Á frente deles de repente uma porta feita de pedra maciça apareceu fazendo-me estremecer. Kira pousou a mão no meu ombro na tentativa vã de me reconfortar. Pedaços da porta de pedra foram desaparecendo aos poucos como se estivessem a ser sugados para outra dimensão e quando desapareceram finalmente apareceu um sujeito atarracado seguido por um rapaz.

- Vamos rápido que não tenho a noite toda, tenho de ir ainda ao Alasca deixar mais um recruta! - ordenava o homenzinho sem grande paciência.

- Tivesse começado a trabalhar mais cedo. - resmungou o rapaz que vinha com ele fazendo-me tapar os olhos com uma das mãos. Kira por sua vez deu-me duas palmadinhas nos ombros.

- Eh rapaz, desejo-te sorte, pode até não se lembrar de ti, mas o feitio está lá todo…!

Suspirei e avancei.

- Horn, deixa comigo. Podes ir. - eu disse ao homenzinho que já respirava pesadamente olhando para o rapaz.

- Este pensa que lá por ser descendência do nosso ex- líder que pode fazer tudo o que quer! Irritante! Deveras irritante!- gritava o homenzinho.- Tens aqui o processo dele. Vê o que consegues fazer. Sinceramente fiquei com pena de ti… - comentou afastando-se de volta para o portal. - Fica aqui que o teu chefe já te vem buscar, e vê se o respeitas!

O rapaz fez uma careta ao homem e olhou finalmente para mim. Cruzei os braços e olhei para ele directamente a aguardar que ele fosse ter comigo.

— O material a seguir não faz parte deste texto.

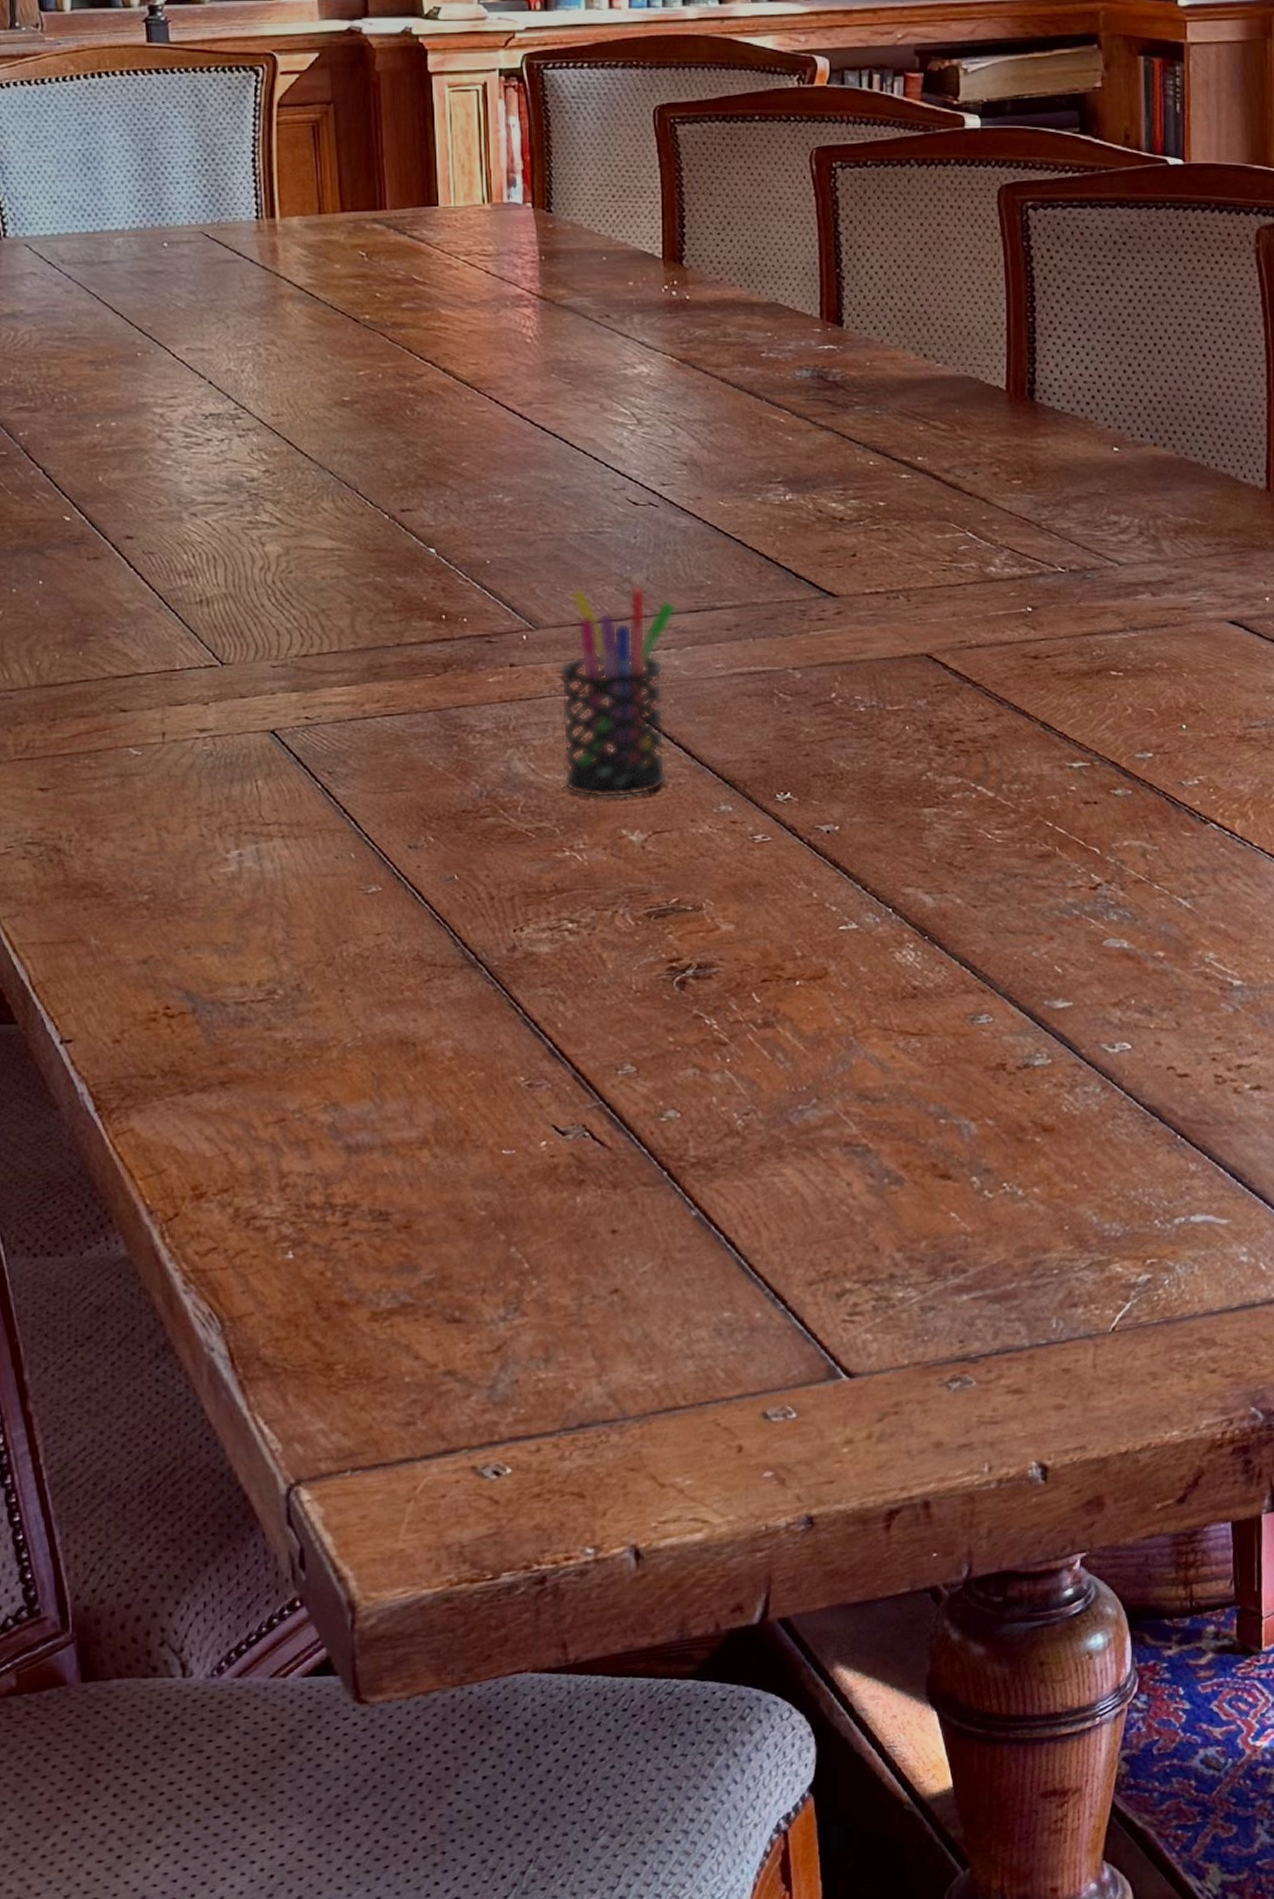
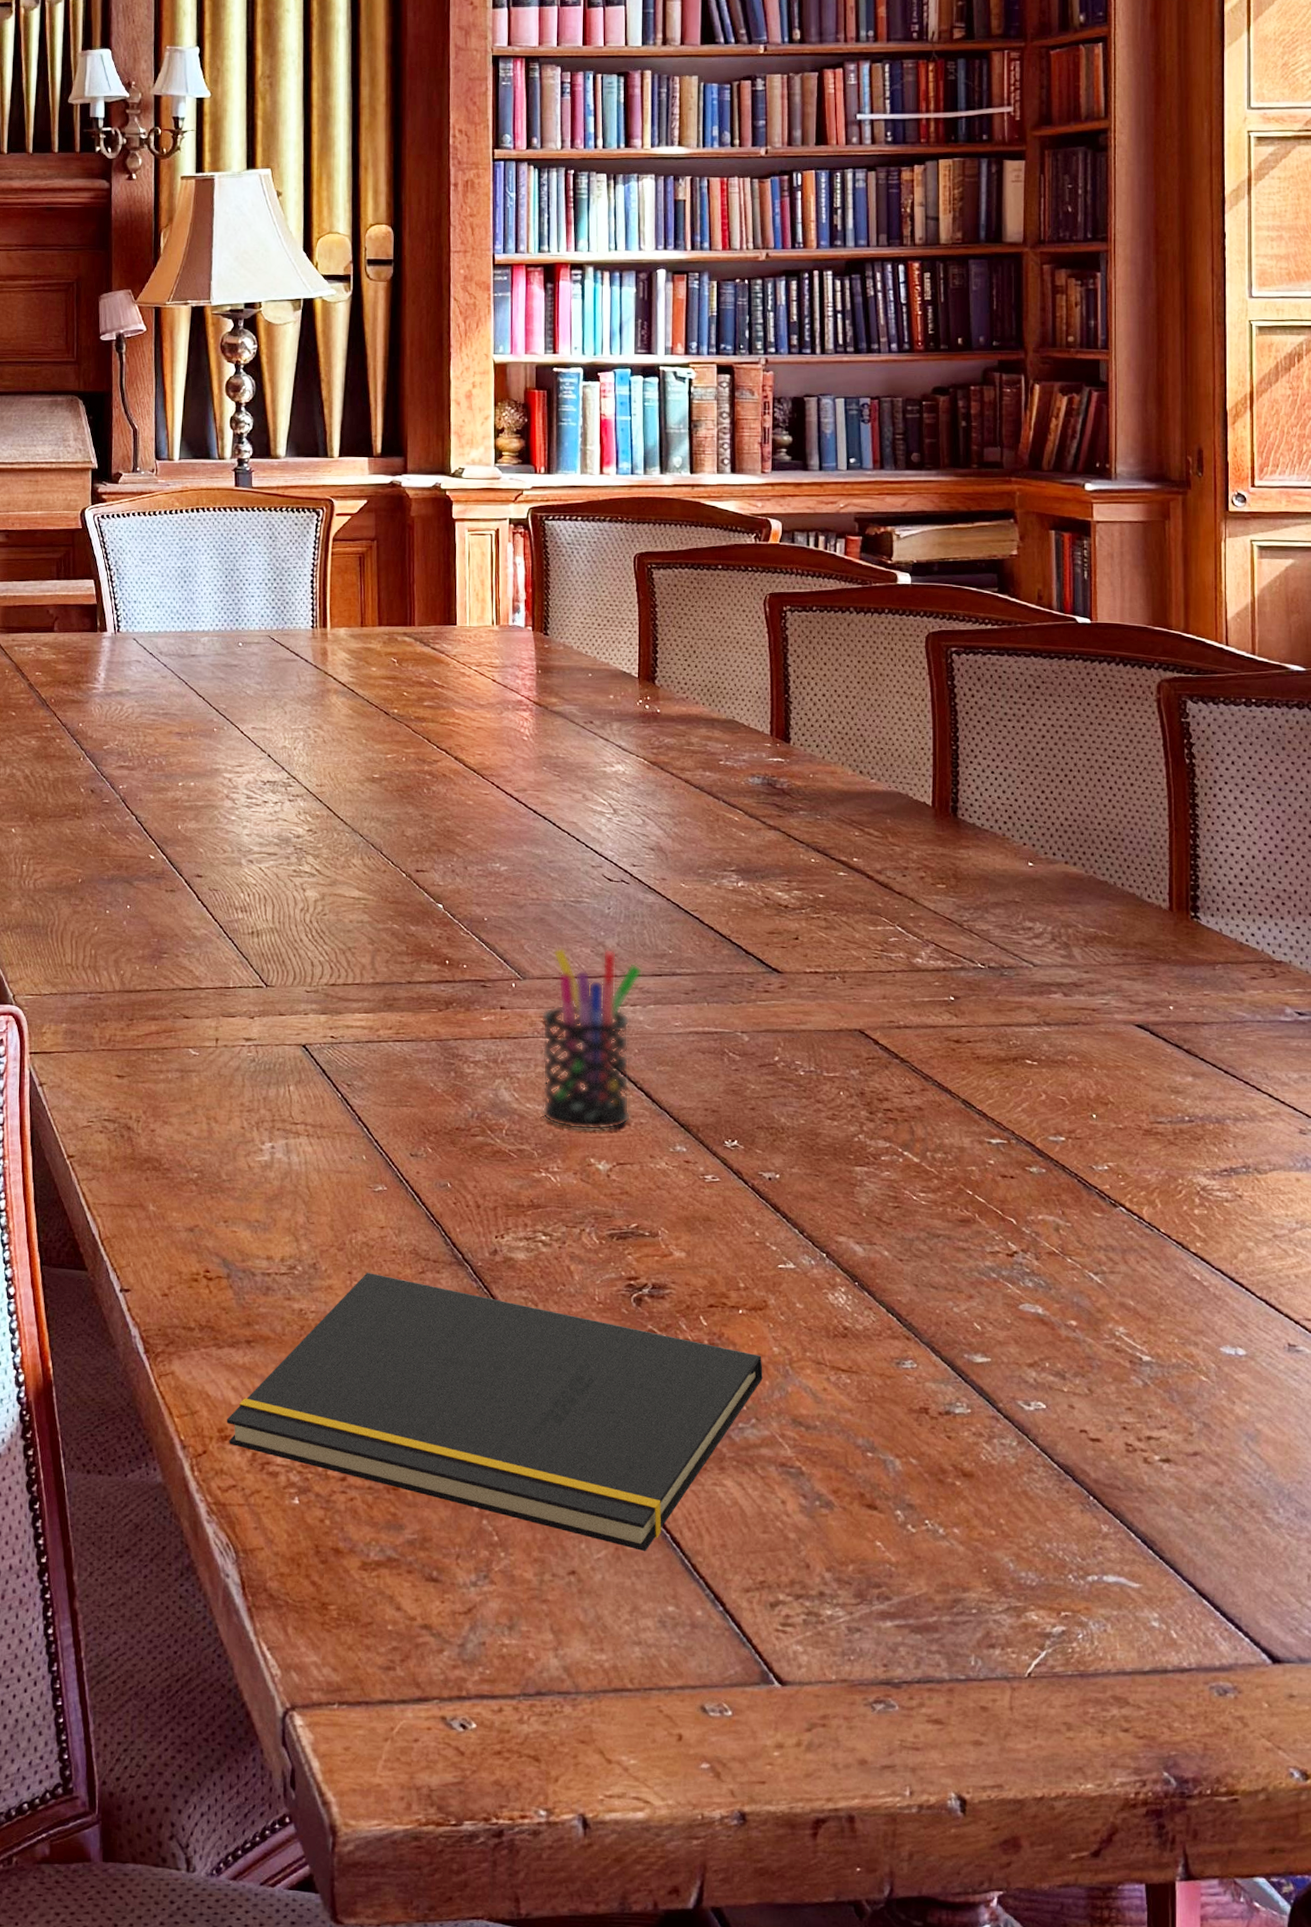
notepad: none [201,988,824,1257] -> present [226,1273,763,1551]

O portal voltou a fechar rapidamente mal Horn passou por ele e desapareceu completamente, como ele não se mexia decidi que era altura de quebrar o gelo e aproximei-me dele abrindo a pasta onde estava o processo dele.

- Kayo, certo?

O rapaz bateu as palmas.

- Fantástico! Sabes ler!

Atrás de mim ouvi um barulho que me fez voltar para trás, mas não era nada demais, era Kira que tentava a todo o custo sufocar o riso.

- Estás bem? - perguntei-lhe começando a ficar irritado a Kira, que de imediato parou de rir.

- Estou. - disse Kira atrapalhado. - Achei só piada á reacção do Horn. - pigarriei - Vou-me embora que tenho trabalho a fazer.

Voltei-me para Kayo que estava agora encostado á parede de braços cruzados á minha espera.

- Vamos lá, não há-de ser nada... - murmurei abrindo novamente a pasta para ler o processo de Kayo.